--- WORK ITEM ---
Every entry below should be repeated exactly; the pictures should not.
[RECORDS Boundary: Start]
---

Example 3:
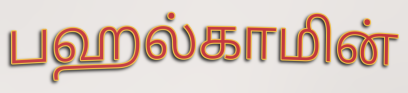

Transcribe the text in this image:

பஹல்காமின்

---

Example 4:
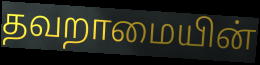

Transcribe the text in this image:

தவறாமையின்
[RECORDS Boundary: End]
--- RESPONSE FOR THIS EXERCISE ---
---

Example 3:

Transcribe the text in this image:

பஹல்காமின்

---

Example 4:

Transcribe the text in this image:

தவறாமையின்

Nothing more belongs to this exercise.